(TEXT FOR ANALYSIS)
Bay Street will be awash in numbers this week as a virtual tidal wave of bank earnings hits all at once, leaving investors to wade through what analysts are calling one of the most unusual quarters the financial sector has seen in years.

Four of Canada's six largest banks will report earnings within hours of each other on Thursday, releasing reams of financial data that investors and analysts must scramble to digest.

Bank earnings season, which can sometimes drag out over two or three weeks, has instead been condensed to a few days, kicking off Tuesday with Bank of Nova Scotia and Bank of Montreal reporting third-quarter numbers. They will be a mere prelude to Super Thursday, as one observer dubbed it, in which Royal Bank of Canada, Toronto-Dominion Bank, Canadian Imperial Bank of Commerce and National Bank of Canada all release earnings.

For investors it will be a story of slowing growth. Though all of the Big Six Canadian banks are expected to post large quarterly profits, they won't see those figures rise as fast as in previous years, which is weighing on the outlook for bank shares.

"Conditions remain challenging," said TD analyst Jason Bilodeau in a research note on the quarter. The potential for a slowdown in the housing sector is a key focus, along with the stubborn economic recovery in North America, and ongoing fiscal instability in Europe.

(PROVIDED MATERIAL)
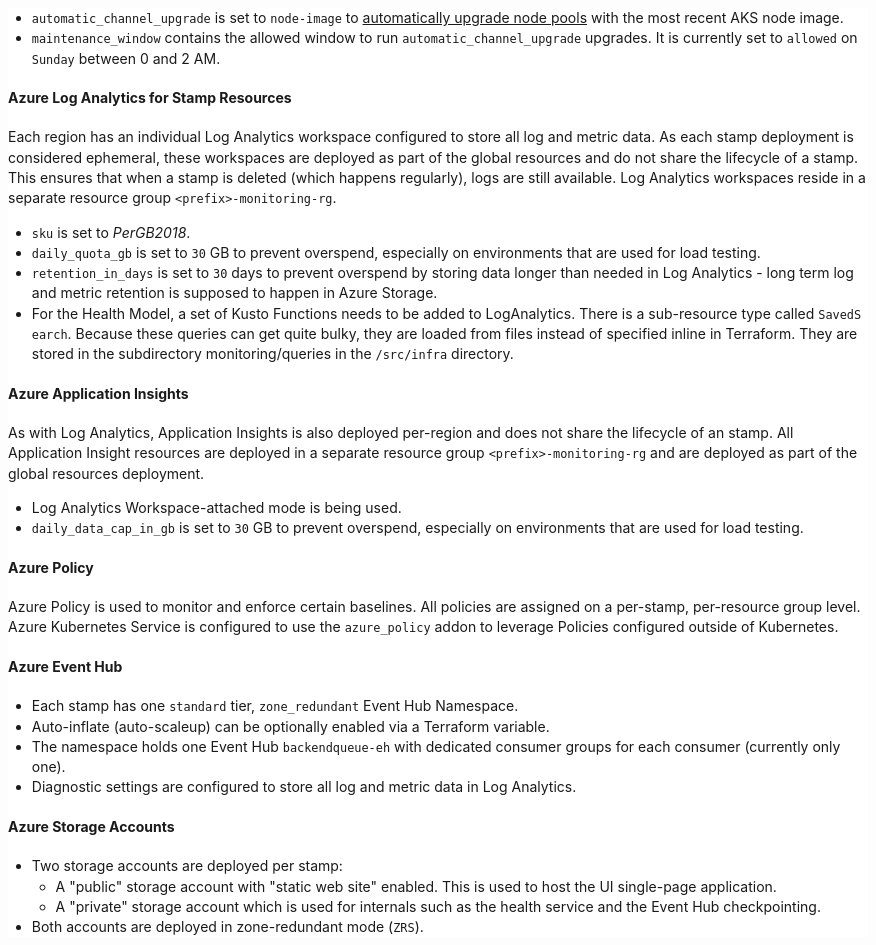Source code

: - `automatic_channel_upgrade` is set to `node-image` to [automatically upgrade node pools](https://docs.microsoft.com/azure/aks/upgrade-cluster#set-auto-upgrade-channel) with the most recent AKS node image.
- `maintenance_window` contains the allowed window to run `automatic_channel_upgrade` upgrades. It is currently set to `allowed` on `Sunday` between 0 and 2 AM.

#### Azure Log Analytics for Stamp Resources

Each region has an individual Log Analytics workspace configured to store all log and metric data. As each stamp deployment is considered ephemeral, these workspaces are deployed as part of the global resources and do not share the lifecycle of a stamp. This ensures that when a stamp is deleted (which happens regularly), logs are still available. Log Analytics workspaces reside in a separate resource group `<prefix>-monitoring-rg`.

- `sku` is set to *PerGB2018*.
- `daily_quota_gb` is set to `30` GB to prevent overspend, especially on environments that are used for load testing.
- `retention_in_days` is set to `30` days to prevent overspend by storing data longer than needed in Log Analytics - long term log and metric retention is supposed to happen in Azure Storage.
- For the Health Model, a set of Kusto Functions needs to be added to LogAnalytics. There is a sub-resource type called `SavedSearch`. Because these queries can get quite bulky, they are loaded from files instead of specified inline in Terraform. They are stored in the subdirectory monitoring/queries in the `/src/infra` directory.

#### Azure Application Insights

As with Log Analytics, Application Insights is also deployed per-region and does not share the lifecycle of an stamp. All Application Insight resources are deployed in a separate resource group `<prefix>-monitoring-rg` and are deployed as part of the global resources deployment.

- Log Analytics Workspace-attached mode is being used.
- `daily_data_cap_in_gb` is set to `30` GB to prevent overspend, especially on environments that are used for load testing.

#### Azure Policy

Azure Policy is used to monitor and enforce certain baselines. All policies are assigned on a per-stamp, per-resource group level. Azure Kubernetes Service is configured to use the `azure_policy` addon to leverage Policies configured outside of Kubernetes.

#### Azure Event Hub

- Each stamp has one `standard` tier, `zone_redundant` Event Hub Namespace.
- Auto-inflate (auto-scaleup) can be optionally enabled via a Terraform variable.
- The namespace holds one Event Hub `backendqueue-eh` with dedicated consumer groups for each consumer (currently only one).
- Diagnostic settings are configured to store all log and metric data in Log Analytics.

#### Azure Storage Accounts

- Two storage accounts are deployed per stamp:
  - A "public" storage account with "static web site" enabled. This is used to host the UI single-page application.
  - A "private" storage account which is used for internals such as the health service and the Event Hub checkpointing.
- Both accounts are deployed in zone-redundant mode (`ZRS`).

(WORK REQUEST A) According to the bank earnings article, which two banks open the reporting season on Tuesday?
(WORK REQUEST B) From the bank earnings article, pull out the passage from "Four of Canada's" to "all release earnings." word for word.

(WRITTEN RESPONSE A) Bank of Nova Scotia and Bank of Montreal.

(WRITTEN RESPONSE B)
Four of Canada's six largest banks will report earnings within hours of each other on Thursday, releasing reams of financial data that investors and analysts must scramble to digest.

Bank earnings season, which can sometimes drag out over two or three weeks, has instead been condensed to a few days, kicking off Tuesday with Bank of Nova Scotia and Bank of Montreal reporting third-quarter numbers. They will be a mere prelude to Super Thursday, as one observer dubbed it, in which Royal Bank of Canada, Toronto-Dominion Bank, Canadian Imperial Bank of Commerce and National Bank of Canada all release earnings.